On the 2nd January 1960, around 1000 rallyists gathered on the Großer Feldberg, ('Great Field Mountain'), one of the most striking mountain peaks in Germany for the meeting of the 1960 Elefantentreffen.

At around 880m, the Großer Feldberg is the highest point in the Taunus mountain range and indeed of the entire Rhenish Massif. At the top of the mountain is a 50m telecommunication tower built in 1937.

Among the 1000 or so in attendance there were around 700 motorcycles with or without sidecars from all over Germany. Swiss, Belgians and even some Danes met there too, with enthusiasts from across the age spectrum all present.

Indeed, there were also several female bikers present who rode their own machines, which at that time was very 'avant-garde'.

Elefantentreffen 1960 - No snow but lots of fog

The roads were free of snow, nor were the conditions icy; only light rain accompanied by dense fog everywhere. Real winter in the form of snow, ice and frozen conditions didn't actually arrive until a week after the meeting, much to Ernst 'Klacks' Leverkus 'disappointment.

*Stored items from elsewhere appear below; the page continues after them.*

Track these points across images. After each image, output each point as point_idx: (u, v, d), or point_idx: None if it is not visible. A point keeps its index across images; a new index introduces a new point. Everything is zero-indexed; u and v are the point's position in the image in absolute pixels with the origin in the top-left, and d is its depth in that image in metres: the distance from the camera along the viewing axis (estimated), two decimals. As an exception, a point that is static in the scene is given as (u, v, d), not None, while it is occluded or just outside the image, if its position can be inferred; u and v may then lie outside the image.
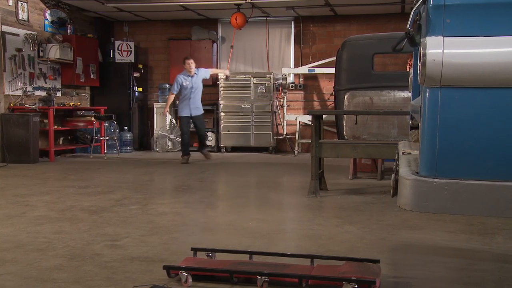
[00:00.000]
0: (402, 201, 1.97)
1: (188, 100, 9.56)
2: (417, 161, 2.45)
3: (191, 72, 9.48)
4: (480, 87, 1.83)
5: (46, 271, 3.27)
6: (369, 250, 3.77)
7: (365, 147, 6.10)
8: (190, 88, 9.51)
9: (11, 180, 7.41)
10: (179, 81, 9.50)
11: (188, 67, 9.47)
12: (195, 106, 9.62)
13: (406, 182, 1.96)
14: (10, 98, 9.50)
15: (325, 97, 11.80)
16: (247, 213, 5.39)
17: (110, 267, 3.34)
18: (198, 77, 9.61)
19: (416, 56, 3.52)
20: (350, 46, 7.71)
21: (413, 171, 2.04)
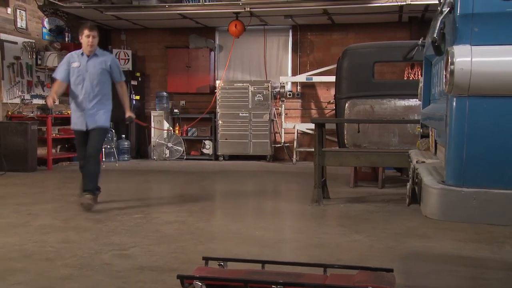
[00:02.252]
0: (429, 210, 1.97)
1: (78, 100, 5.70)
2: (437, 169, 2.46)
3: (88, 50, 5.69)
4: (509, 96, 1.84)
5: (57, 281, 3.23)
6: (379, 259, 3.77)
7: (368, 156, 6.11)
8: (80, 75, 5.67)
9: (11, 189, 7.35)
10: (65, 60, 5.83)
11: (85, 42, 5.66)
12: (91, 111, 5.70)
13: (433, 191, 1.95)
14: (8, 106, 9.45)
15: (323, 105, 11.81)
16: (252, 221, 5.38)
17: (121, 276, 3.31)
18: (99, 61, 5.74)
19: (426, 65, 3.54)
20: (351, 55, 7.73)
21: (438, 179, 2.04)
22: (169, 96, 12.13)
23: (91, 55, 5.74)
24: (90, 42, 5.65)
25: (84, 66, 5.68)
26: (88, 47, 5.67)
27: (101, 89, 5.78)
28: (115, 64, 5.92)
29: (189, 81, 12.00)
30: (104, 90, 5.83)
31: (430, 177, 2.11)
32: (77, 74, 5.68)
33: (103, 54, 5.92)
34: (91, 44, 5.66)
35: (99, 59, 5.77)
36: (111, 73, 5.83)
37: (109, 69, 5.80)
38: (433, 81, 3.30)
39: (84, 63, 5.69)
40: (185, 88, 12.02)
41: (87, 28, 5.68)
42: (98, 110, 5.79)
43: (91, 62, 5.71)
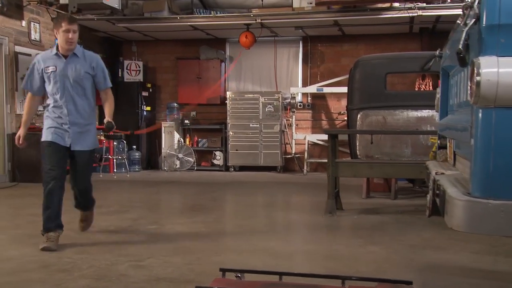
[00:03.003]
0: (455, 223, 1.95)
1: (59, 113, 4.48)
2: (460, 181, 2.45)
3: (66, 49, 4.41)
4: (536, 108, 1.83)
5: (75, 292, 3.24)
6: (397, 271, 3.74)
7: (381, 166, 6.10)
8: (57, 81, 4.43)
9: (25, 199, 7.39)
10: (35, 66, 4.52)
11: (63, 38, 4.37)
12: (77, 128, 4.51)
13: (459, 203, 1.94)
14: (21, 118, 9.47)
15: (334, 116, 11.81)
16: (266, 233, 5.36)
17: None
18: (80, 63, 4.48)
19: (444, 76, 3.53)
20: (363, 66, 7.73)
21: (463, 191, 2.03)
22: (180, 107, 12.16)
23: (70, 56, 4.44)
24: (70, 38, 4.32)
25: (61, 69, 4.41)
26: (67, 44, 4.34)
27: (86, 99, 4.55)
28: (100, 67, 4.61)
29: (200, 92, 12.05)
30: (90, 100, 4.60)
31: (454, 189, 2.10)
32: (54, 80, 4.41)
33: (85, 55, 4.55)
34: (70, 41, 4.34)
35: (80, 61, 4.47)
36: (94, 77, 4.57)
37: (93, 72, 4.54)
38: (451, 92, 3.29)
39: (61, 65, 4.41)
40: (196, 99, 12.06)
41: (65, 21, 4.35)
42: (85, 126, 4.55)
43: (71, 65, 4.43)
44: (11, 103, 9.29)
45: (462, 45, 1.92)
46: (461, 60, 1.95)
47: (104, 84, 4.70)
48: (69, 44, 4.37)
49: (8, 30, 9.17)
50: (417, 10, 9.22)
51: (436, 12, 9.43)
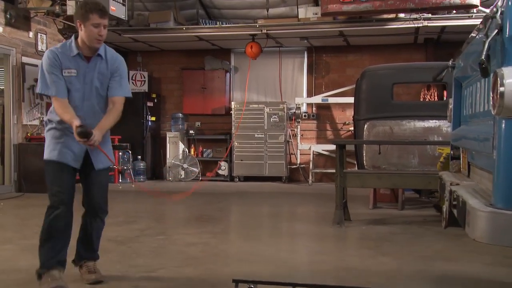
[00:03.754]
0: (477, 234, 1.94)
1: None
2: (478, 192, 2.44)
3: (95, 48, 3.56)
4: (560, 118, 1.82)
5: (88, 303, 3.22)
6: (410, 282, 3.73)
7: (389, 177, 6.09)
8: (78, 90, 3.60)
9: (31, 210, 7.37)
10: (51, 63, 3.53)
11: (91, 34, 3.47)
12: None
13: (482, 214, 1.93)
14: (27, 128, 9.53)
15: (339, 127, 11.81)
16: (275, 243, 5.34)
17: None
18: (104, 66, 3.63)
19: (457, 87, 3.53)
20: (370, 76, 7.74)
21: (485, 202, 2.02)
22: (185, 117, 12.18)
23: (93, 57, 3.56)
24: (101, 34, 3.48)
25: (84, 75, 3.53)
26: (95, 42, 3.47)
27: (103, 108, 3.68)
28: (120, 71, 3.66)
29: (205, 102, 12.06)
30: (105, 109, 3.69)
31: (476, 200, 2.09)
32: (74, 88, 3.54)
33: (108, 55, 3.64)
34: (100, 39, 3.49)
35: (103, 63, 3.59)
36: (111, 81, 3.63)
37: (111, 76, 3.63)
38: (465, 103, 3.29)
39: (83, 70, 3.53)
40: (201, 109, 12.07)
41: (96, 13, 3.43)
42: (104, 142, 3.66)
43: (95, 69, 3.56)
44: (17, 113, 9.31)
45: (484, 56, 1.92)
46: (483, 70, 1.95)
47: (117, 90, 3.65)
48: (98, 42, 3.48)
49: (16, 41, 9.22)
50: (422, 20, 9.23)
51: (441, 23, 9.45)
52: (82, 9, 3.50)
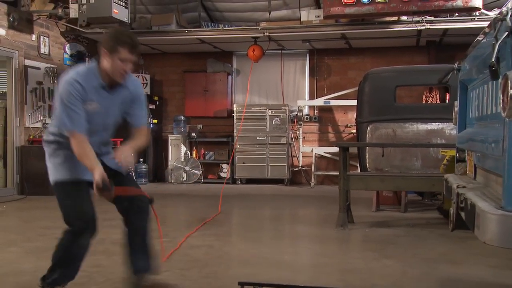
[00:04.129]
0: (488, 237, 1.94)
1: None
2: (487, 194, 2.43)
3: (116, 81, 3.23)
4: None
5: (94, 306, 3.22)
6: (415, 285, 3.73)
7: (393, 179, 6.09)
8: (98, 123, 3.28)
9: (34, 212, 7.38)
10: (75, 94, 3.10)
11: (117, 68, 3.13)
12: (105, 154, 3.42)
13: (492, 217, 1.93)
14: (30, 130, 9.54)
15: (341, 129, 11.82)
16: (278, 246, 5.34)
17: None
18: (124, 94, 3.34)
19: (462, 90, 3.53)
20: (373, 79, 7.74)
21: (496, 205, 2.01)
22: (187, 120, 12.19)
23: (117, 87, 3.29)
24: (127, 70, 3.17)
25: (105, 108, 3.25)
26: (119, 77, 3.18)
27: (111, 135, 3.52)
28: (142, 98, 3.46)
29: (207, 105, 12.07)
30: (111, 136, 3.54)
31: (486, 203, 2.09)
32: (95, 121, 3.22)
33: (131, 81, 3.37)
34: (125, 74, 3.20)
35: (125, 92, 3.33)
36: (130, 109, 3.38)
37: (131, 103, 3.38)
38: (471, 105, 3.29)
39: (105, 102, 3.25)
40: (203, 112, 12.09)
41: (126, 47, 3.09)
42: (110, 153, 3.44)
43: (117, 100, 3.32)
44: (20, 116, 9.32)
45: (494, 58, 1.92)
46: (493, 73, 1.95)
47: (143, 119, 3.45)
48: (121, 77, 3.19)
49: (18, 44, 9.23)
50: (424, 23, 9.25)
51: (443, 26, 9.47)
52: (112, 39, 3.12)
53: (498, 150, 2.10)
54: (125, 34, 3.19)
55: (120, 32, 3.22)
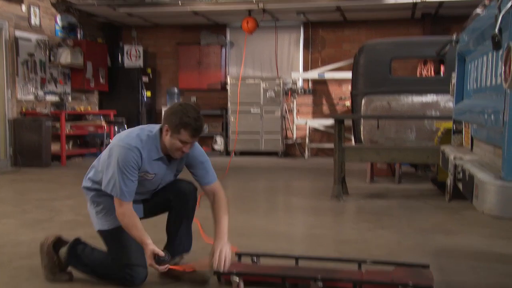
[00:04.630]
0: (487, 207, 1.95)
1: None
2: (486, 165, 2.45)
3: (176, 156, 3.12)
4: None
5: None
6: (410, 255, 3.76)
7: (388, 151, 6.11)
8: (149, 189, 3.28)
9: (29, 184, 7.37)
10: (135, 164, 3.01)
11: (175, 146, 3.03)
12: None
13: (492, 188, 1.94)
14: (22, 103, 9.45)
15: (335, 102, 11.81)
16: (275, 217, 5.39)
17: (153, 271, 3.30)
18: (181, 163, 3.29)
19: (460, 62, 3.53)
20: (368, 51, 7.71)
21: (495, 176, 2.03)
22: (180, 92, 12.13)
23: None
24: (185, 151, 3.07)
25: (161, 177, 3.20)
26: (176, 154, 3.08)
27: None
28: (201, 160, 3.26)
29: (200, 77, 12.01)
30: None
31: (484, 174, 2.11)
32: (147, 186, 3.22)
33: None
34: (183, 154, 3.11)
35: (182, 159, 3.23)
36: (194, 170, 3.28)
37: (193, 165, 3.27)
38: (469, 77, 3.29)
39: (162, 171, 3.18)
40: (196, 84, 12.03)
41: (188, 130, 2.96)
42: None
43: (173, 166, 3.26)
44: (12, 88, 9.23)
45: (497, 29, 1.91)
46: (496, 44, 1.94)
47: (212, 176, 3.30)
48: (178, 155, 3.10)
49: (8, 15, 9.09)
50: (420, -5, 9.19)
51: (439, -2, 9.40)
52: (176, 118, 2.96)
53: (498, 121, 2.10)
54: (191, 115, 2.96)
55: (185, 111, 2.97)
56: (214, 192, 3.26)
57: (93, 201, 3.23)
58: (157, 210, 3.38)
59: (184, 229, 3.34)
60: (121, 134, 3.12)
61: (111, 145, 3.07)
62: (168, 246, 3.32)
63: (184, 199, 3.27)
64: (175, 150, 3.04)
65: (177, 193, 3.27)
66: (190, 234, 3.40)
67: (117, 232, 3.08)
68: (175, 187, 3.29)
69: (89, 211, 3.30)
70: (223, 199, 3.27)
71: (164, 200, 3.30)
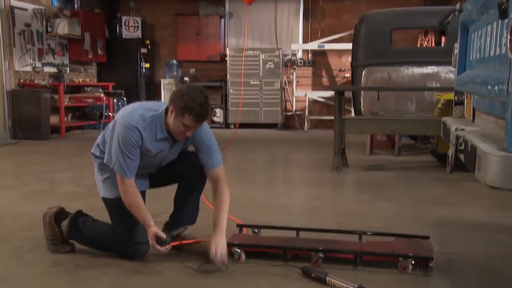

With only two months to go before the 1960 gathering, Klacks and his entourage still insisted on keeping the meeting location secret. Above all, they didn't want a repeat of the impersonal and noisy mass of the 1959 meeting in Stadtoldendorf. No one knew where the Elefantentreffen 1960 would take place, not even their close friends.

But a sudden reform of motorcycle insurance in Germany, instigating new insurance premiums for motorcycles over 350cc prompted an avalanche of letters in Klacks' magazine Das Motorrad asking where the meeting was to be held. In response Klaks felt compelled to reveal the exact location to his readers.

Elefantentreffen 1960 - 700 outfits and solo machines took part

As in previous meetings, there was no organising committee. A week before the rally, some old timers from previous meetings had arrived to organise accommodation.

Klacks stayed at the Weissen Ross hotel/restaurant in Glashutten at the foot of the Feldberg. Its owner, Deke worked miracles to accommodate people as best he could despite the hotel being overwhelmed by the number of bikers seeking accommodation. The rooms of its large restaurant as well as those of all the neighbouring restaurants had to somehow be enlarged to receive all the motorcyclists who arrived at the Großer Feldberg that night of 2 January 1960.

Klacks had brought an 8mm cinema projector and a space inside the Weissen Ross was transformed for the occasion into a makeshift cinema with the first screening at 5.00pm. It was a 20-minute documentary on the Waterloo Trial with the great Trial riders of that era, Gordon Jackson, John Giles and Sammy Miller. The room was crammed to bursting and outside others were waiting their turn. The film was screened no less than 7 times in a row to satisfy everyone.

Gordon Jackson - British Champion in 1955, 1959 and winner of the Scottish Six days in 1956, 1959, 1961, 1962. His battle against Sammy Miller went on for years.

Unfortunately though, three rather drunk bikers from Frankfurt seemed to be looking for trouble. They were immediately expelled from the rally by two Hofheim police officers named Wilhelm Eckhardt and Erwin Schlenker. The three were made to leave immediately and return home. You'd better behave yourself with the German police at that time. There was absolutely no room at the Elefantentreffen for disorderly bikers and troublemakers. The rally's reputation had to remain flawless.

Finally Klacks tackled the long-awaited subject of the new insurance premiums for motorcycles over 350 cc. He read them an open letter to be sent to the Minister of the Economy which received 900 signatures.

It was also decided that the date of the next Elephant gathering, the sixth, would be 7 January 1961 and that it would take place in front of the stands of the Nurburgring, a place which would surely be large enough to accommodate everyone.

It was decided that the next Elefantentreffen would take place at the Nurburgring

The next morning as the meeting drew to close and the motorcyclists began to leave, the fog, which had been present throughout, became even thicker and made riding very difficult.